We are – on purpose – a small and dedicated team because we want to provide high quality rather than “high throughput” advice. Therefore, our team members all make very significant contributions to the success of PCS and that is recognized by our partners, clients, and colleagues in the scientific community.
We are further expanding as a team because of the increasing demand for our services. In addition, as there is only a handful of people with good quality experience, we also engage in the development of the field by passing on our expertise through the education and training of fellow scientists.
The pandemic has increased the demand for resources in the field of medicine development even further. Amongst other activities, we have contributed through regular workshops on vaccine development offered by the AGAH (Association for Applied Human Pharmacology) to promote the understanding of vaccine development from a non-clinical perspective. I serve as a regent for the AGAH since many years. The AGAH also contributes to the development of guidance documents. I participated as a delegate on behalf of the AGAH as a senior expert in nonclinical development in the EMA-meeting for the revision of the European Guideline on Strategies to Identify and Mitigate Risks for First-In-Human and Early Clinical Trials with Investigational Medicinal Products, the revised version of which was implemented in February 2018 following the MAD trial incident with BIA 10-2474 in January 2016.
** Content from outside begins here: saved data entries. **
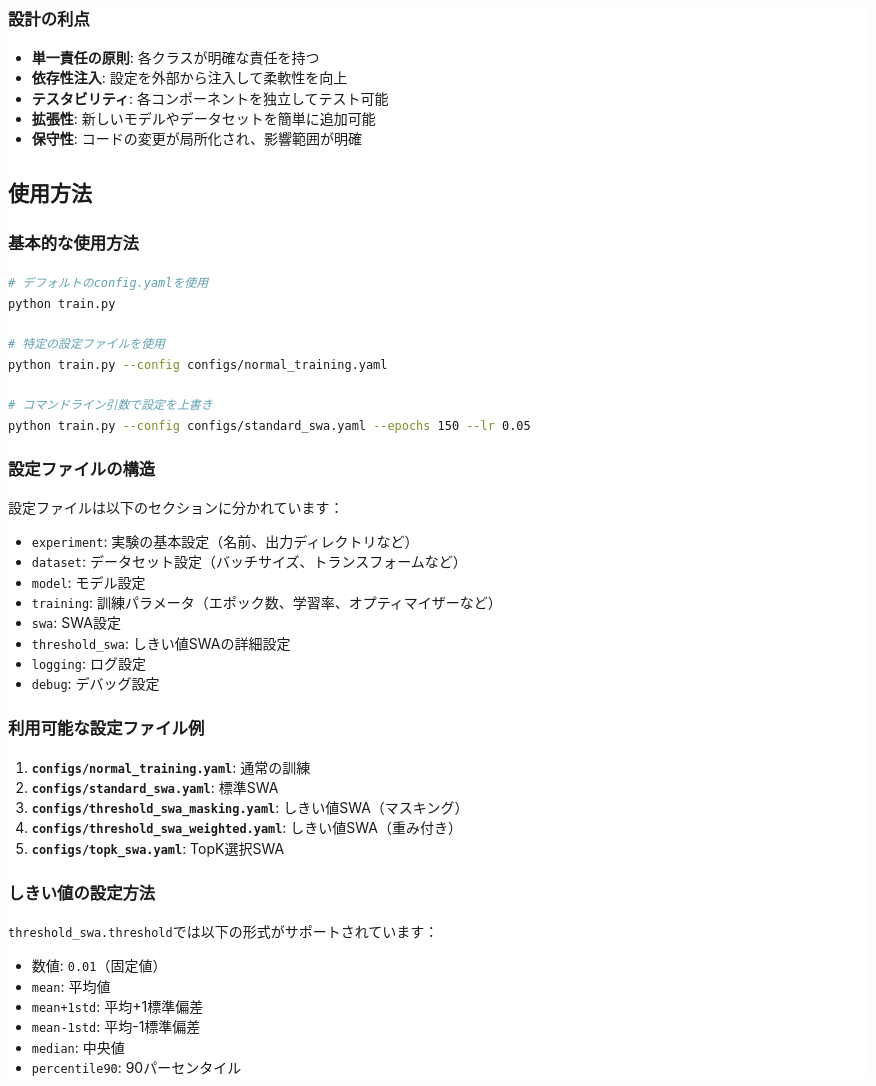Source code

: ### 設計の利点

- **単一責任の原則**: 各クラスが明確な責任を持つ
- **依存性注入**: 設定を外部から注入して柔軟性を向上
- **テスタビリティ**: 各コンポーネントを独立してテスト可能
- **拡張性**: 新しいモデルやデータセットを簡単に追加可能
- **保守性**: コードの変更が局所化され、影響範囲が明確

## 使用方法

### 基本的な使用方法

```bash
# デフォルトのconfig.yamlを使用
python train.py

# 特定の設定ファイルを使用
python train.py --config configs/normal_training.yaml

# コマンドライン引数で設定を上書き
python train.py --config configs/standard_swa.yaml --epochs 150 --lr 0.05
```

### 設定ファイルの構造

設定ファイルは以下のセクションに分かれています：

- `experiment`: 実験の基本設定（名前、出力ディレクトリなど）
- `dataset`: データセット設定（バッチサイズ、トランスフォームなど）
- `model`: モデル設定
- `training`: 訓練パラメータ（エポック数、学習率、オプティマイザーなど）
- `swa`: SWA設定
- `threshold_swa`: しきい値SWAの詳細設定
- `logging`: ログ設定
- `debug`: デバッグ設定

### 利用可能な設定ファイル例

1. **`configs/normal_training.yaml`**: 通常の訓練
2. **`configs/standard_swa.yaml`**: 標準SWA
3. **`configs/threshold_swa_masking.yaml`**: しきい値SWA（マスキング）
4. **`configs/threshold_swa_weighted.yaml`**: しきい値SWA（重み付き）
5. **`configs/topk_swa.yaml`**: TopK選択SWA

### しきい値の設定方法

`threshold_swa.threshold`では以下の形式がサポートされています：

- 数値: `0.01`（固定値）
- `mean`: 平均値
- `mean+1std`: 平均+1標準偏差
- `mean-1std`: 平均-1標準偏差
- `median`: 中央値
- `percentile90`: 90パーセンタイル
There will be an ever-increasing demand for this expertise conflicting with an ongoing drain which we need to face. We are not only contributing as a consultancy but also by developing fellow scientists in the field, both as a company as well as through education and training such as by contributing to the PharmaTrain certified Introductory Course in Exploratory Medicines Development offered every year by the Association of Applied Human Pharmacology (AGAH), as well as by other regular lectures and publications.
Start your research by defining a target drug profile first – i.e. think backward from the end of the process! Your non-clinical development cannot start without knowing the condition the clinicians intend to treat. The indication will define clinical, and therefore, non-clinical development. Non-clinical development is the bridge from bench to bedside – ca. 75% of new molecules in non-clinical development never reach clinical development, often because of untoward adverse effects which cannot be accepted for a given drug profile. However, sometimes, a certain level of adverse effects may be tolerated in another indication. It is of utmost importance to focus on the most promising candidates. Early consideration of non-clinical expertise for any research project helps to shape the development of a new drug according to the requirements of effective medical treatment, thereby streamlining the process and increasing the chances of success. We also advise seeking regulatory guidance early on through well-prepared scientific advice procedures and meetings. The highest scientific and quality standards are crucial and require a multifaceted approach, involving close and mutual interaction between all disciplines involved.